Les vacances scolaires, censées être des périodes de détente, se transforment de plus en plus en sources de stress pour de nombreuses familles belges. En 2026, plusieurs facteurs contribuent à cette pression accrue, notamment les divergences entre les calendriers scolaires des différentes communautés et les défis liés à l’organisation des congés familiaux.
À retenir
- Pourquoi les calendriers scolaires différents amplifient la pression familiale.
- L’impact inattendu des congés parentaux sur l’organisation des vacances.
- Comment les coûts croissants des activités accentuent le stress financier.
Des calendriers scolaires désynchronisés
Depuis la réforme du rythme scolaire en 2022, la Fédération Wallonie-Bruxelles (FWB) a adopté un système alternant sept semaines de cours et deux semaines de congés, réduisant ainsi les vacances d’été à sept semaines. En revanche, la Flandre a maintenu son calendrier traditionnel, avec des vacances d’été de neuf semaines et des congés intermédiaires plus courts. Cette divergence crée des décalages significatifs, compliquant l’organisation pour les familles dont les membres sont scolarisés dans des systèmes différents.
Par exemple, en 2026, les vacances de printemps en FWB sont prévues du 27 avril au 8 mai, tandis qu’en Flandre, elles se déroulent du 6 au 19 avril. De même, les vacances de détente (Carnaval) en FWB s’étendent du 16 au 27 février, alors qu’en Flandre, elles ont lieu du 16 au 22 février. Ces décalages rendent difficile la planification de vacances familiales communes et la coordination des activités extrascolaires.
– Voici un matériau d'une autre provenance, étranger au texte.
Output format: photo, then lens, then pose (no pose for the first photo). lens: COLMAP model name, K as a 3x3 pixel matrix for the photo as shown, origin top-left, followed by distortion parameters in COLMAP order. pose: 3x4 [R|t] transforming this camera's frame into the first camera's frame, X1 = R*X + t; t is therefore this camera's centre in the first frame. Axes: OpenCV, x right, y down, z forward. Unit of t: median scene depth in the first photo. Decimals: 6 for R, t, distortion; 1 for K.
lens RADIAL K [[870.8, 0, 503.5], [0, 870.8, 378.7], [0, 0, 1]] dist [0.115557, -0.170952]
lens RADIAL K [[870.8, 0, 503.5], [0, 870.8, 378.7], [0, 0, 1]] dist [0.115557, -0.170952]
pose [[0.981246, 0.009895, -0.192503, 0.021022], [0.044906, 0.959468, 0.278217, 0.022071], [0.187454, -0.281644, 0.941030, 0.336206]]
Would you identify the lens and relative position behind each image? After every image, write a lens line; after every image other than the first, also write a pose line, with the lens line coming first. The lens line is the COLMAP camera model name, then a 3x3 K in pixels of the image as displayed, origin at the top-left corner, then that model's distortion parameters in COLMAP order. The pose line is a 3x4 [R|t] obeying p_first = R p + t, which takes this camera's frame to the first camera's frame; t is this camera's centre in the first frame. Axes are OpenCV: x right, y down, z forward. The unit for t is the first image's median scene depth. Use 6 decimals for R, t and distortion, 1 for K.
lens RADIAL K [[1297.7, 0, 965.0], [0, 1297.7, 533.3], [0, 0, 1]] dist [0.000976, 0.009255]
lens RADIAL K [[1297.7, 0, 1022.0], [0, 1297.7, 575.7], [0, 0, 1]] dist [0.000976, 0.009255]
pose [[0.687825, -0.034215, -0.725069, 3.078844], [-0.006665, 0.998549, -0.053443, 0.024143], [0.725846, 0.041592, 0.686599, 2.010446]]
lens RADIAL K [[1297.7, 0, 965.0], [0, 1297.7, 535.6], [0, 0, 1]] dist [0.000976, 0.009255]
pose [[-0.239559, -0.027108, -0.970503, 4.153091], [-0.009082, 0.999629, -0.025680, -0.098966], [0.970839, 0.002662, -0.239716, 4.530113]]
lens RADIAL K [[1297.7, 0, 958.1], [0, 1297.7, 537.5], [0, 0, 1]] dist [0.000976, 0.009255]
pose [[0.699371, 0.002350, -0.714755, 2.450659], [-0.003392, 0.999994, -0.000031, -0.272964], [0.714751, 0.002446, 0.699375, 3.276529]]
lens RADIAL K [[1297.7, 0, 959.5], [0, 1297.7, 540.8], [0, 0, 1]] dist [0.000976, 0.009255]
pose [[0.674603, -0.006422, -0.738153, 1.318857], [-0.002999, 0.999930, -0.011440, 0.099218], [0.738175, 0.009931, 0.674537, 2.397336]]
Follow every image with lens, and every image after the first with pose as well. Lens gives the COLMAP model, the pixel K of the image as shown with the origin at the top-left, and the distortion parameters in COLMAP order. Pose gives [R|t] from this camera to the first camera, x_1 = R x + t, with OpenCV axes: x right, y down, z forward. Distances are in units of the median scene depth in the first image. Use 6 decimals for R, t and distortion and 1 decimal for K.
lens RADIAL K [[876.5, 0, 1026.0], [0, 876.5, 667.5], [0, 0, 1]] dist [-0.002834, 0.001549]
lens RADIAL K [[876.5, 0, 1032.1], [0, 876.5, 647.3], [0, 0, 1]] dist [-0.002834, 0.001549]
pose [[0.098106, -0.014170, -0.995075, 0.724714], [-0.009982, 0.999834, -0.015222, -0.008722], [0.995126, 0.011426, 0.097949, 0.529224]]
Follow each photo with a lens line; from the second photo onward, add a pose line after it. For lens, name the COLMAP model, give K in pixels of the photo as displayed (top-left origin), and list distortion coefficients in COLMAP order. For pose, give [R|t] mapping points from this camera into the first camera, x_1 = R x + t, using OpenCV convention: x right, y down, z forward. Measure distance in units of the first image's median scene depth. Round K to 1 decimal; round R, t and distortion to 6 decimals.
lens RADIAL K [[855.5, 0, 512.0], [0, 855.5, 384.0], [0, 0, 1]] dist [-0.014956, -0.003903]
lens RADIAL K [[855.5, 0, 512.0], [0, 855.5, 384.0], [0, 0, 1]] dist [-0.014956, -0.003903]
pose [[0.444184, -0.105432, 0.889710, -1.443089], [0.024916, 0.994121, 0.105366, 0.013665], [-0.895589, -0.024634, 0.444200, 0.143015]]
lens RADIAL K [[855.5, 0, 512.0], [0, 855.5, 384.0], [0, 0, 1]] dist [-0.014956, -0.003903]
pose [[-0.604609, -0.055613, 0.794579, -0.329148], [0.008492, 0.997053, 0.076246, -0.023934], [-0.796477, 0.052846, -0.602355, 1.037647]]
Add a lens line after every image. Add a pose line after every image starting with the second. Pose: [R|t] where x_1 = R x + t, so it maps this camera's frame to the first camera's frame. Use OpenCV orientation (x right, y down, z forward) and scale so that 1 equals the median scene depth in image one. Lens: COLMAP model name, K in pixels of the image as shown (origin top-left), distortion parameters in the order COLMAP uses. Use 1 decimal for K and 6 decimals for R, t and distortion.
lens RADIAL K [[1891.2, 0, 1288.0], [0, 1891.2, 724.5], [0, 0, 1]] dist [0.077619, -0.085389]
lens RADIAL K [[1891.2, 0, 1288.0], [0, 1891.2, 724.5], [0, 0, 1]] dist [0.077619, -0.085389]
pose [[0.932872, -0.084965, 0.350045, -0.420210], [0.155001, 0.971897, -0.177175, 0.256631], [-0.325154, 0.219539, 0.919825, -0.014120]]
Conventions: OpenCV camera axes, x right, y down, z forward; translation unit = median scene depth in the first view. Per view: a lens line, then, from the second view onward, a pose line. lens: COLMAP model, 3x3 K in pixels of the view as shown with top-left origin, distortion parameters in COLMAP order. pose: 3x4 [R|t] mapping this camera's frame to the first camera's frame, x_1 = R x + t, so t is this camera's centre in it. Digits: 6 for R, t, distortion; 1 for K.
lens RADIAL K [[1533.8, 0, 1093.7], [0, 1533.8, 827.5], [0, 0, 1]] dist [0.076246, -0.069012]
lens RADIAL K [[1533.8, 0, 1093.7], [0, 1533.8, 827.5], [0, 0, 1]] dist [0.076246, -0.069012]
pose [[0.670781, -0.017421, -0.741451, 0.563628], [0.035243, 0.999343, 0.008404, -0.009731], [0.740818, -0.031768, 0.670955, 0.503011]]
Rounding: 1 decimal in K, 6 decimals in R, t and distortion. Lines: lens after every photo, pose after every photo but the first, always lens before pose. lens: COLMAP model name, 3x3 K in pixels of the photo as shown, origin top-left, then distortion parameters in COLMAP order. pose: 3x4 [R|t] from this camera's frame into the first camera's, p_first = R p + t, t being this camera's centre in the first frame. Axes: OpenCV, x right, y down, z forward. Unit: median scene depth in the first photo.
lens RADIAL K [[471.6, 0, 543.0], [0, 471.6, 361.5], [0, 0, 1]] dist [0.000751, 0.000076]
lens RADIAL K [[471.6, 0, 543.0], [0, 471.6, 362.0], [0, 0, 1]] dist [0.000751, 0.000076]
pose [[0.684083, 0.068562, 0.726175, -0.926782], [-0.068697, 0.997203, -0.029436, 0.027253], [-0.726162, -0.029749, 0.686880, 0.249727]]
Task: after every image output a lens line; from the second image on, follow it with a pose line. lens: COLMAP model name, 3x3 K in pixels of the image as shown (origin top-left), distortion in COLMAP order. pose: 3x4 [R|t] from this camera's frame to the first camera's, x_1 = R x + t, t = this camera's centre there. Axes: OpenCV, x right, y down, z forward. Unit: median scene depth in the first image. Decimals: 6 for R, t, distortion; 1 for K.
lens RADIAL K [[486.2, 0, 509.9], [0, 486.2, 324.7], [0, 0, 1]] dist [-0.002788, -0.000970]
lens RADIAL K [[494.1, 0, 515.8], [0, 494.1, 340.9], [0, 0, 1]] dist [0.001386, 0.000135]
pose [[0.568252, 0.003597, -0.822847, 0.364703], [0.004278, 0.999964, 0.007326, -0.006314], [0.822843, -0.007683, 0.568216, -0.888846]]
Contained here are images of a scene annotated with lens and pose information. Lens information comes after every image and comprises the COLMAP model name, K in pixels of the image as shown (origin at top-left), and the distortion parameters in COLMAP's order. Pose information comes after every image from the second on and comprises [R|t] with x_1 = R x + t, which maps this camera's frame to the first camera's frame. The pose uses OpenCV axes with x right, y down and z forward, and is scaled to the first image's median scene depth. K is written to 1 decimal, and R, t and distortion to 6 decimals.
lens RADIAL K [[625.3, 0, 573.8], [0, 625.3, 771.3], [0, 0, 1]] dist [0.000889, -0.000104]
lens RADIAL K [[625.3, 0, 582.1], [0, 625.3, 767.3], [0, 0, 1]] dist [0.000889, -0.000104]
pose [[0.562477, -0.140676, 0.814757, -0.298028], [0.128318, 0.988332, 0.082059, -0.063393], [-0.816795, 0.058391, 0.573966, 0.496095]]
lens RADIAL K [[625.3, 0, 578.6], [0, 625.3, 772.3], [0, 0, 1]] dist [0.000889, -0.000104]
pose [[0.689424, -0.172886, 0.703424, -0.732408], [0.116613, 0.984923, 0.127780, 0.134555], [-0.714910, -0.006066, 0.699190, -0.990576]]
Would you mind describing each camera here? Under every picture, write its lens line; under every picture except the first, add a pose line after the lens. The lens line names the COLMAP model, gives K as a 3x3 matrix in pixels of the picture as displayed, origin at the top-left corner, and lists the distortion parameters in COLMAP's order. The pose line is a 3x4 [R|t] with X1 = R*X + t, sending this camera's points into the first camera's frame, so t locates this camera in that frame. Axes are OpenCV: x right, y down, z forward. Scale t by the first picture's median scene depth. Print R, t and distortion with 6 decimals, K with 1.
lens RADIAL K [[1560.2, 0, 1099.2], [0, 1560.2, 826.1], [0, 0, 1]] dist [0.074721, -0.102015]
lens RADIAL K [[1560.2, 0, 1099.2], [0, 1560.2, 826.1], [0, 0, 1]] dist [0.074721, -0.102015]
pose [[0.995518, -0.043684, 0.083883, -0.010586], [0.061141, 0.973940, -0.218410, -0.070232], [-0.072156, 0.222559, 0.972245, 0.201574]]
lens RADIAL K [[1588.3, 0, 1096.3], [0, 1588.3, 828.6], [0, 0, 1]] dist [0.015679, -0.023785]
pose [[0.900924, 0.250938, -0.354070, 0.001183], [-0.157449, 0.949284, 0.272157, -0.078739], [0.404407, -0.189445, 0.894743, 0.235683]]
Des congés parentaux inadaptés
Face à ces calendriers désynchronisés, les parents se retrouvent souvent contraints de prendre des congés pour s’occuper de leurs enfants. Cependant, les congés légaux ne suffisent pas toujours à couvrir l’ensemble des périodes de vacances scolaires. En 2025, le gouvernement a proposé la réforme dite du « sac à dos », visant à regrouper les différents congés familiaux (maternité, paternité, parental, crédits-temps) en un « sac à dos de congés » par enfant, à partager entre parents et grands-parents. Bien que cette réforme vise à faciliter la conciliation entre vie professionnelle et vie familiale, elle a été critiquée pour le poids supplémentaire qu’elle pourrait faire peser sur les femmes, souvent principales responsables de l’organisation familiale.
Des coûts de garde et d’activités en hausse
Outre les défis organisationnels, le coût des activités et des gardes pendant les vacances constitue une source majeure de stress. Une enquête menée en 2024 par la Ligue des familles a révélé que 41% des parents éprouvent des difficultés à payer les voyages scolaires, et plus de deux tiers d’entre eux demandent un plafonnement de ces coûts. Cette situation s’étend également aux stages et autres activités extrascolaires, dont les tarifs augmentent régulièrement, rendant l’accès à des options de qualité difficile pour de nombreuses familles.
Vers des solutions adaptées
Pour atténuer ce stress, plusieurs pistes peuvent être envisagées :
- Harmonisation des calendriers scolaires : Une concertation entre les différentes communautés pourrait permettre de réduire les décalages actuels, facilitant ainsi l’organisation familiale.
- Flexibilité accrue des congés parentaux : Adapter les congés familiaux aux réalités des calendriers scolaires aiderait les parents à mieux gérer les périodes de vacances.
- Plafonnement des coûts des activités : Mettre en place des mesures pour limiter les frais liés aux activités extrascolaires et aux gardes permettrait de réduire la pression financière sur les familles.
En somme, bien que les vacances scolaires soient censées être des moments de repos et de plaisir, elles deviennent souvent synonymes de stress pour les familles belges. Une réflexion approfondie et des actions concertées sont nécessaires pour alléger ce fardeau et permettre à chacun de profiter pleinement de ces périodes.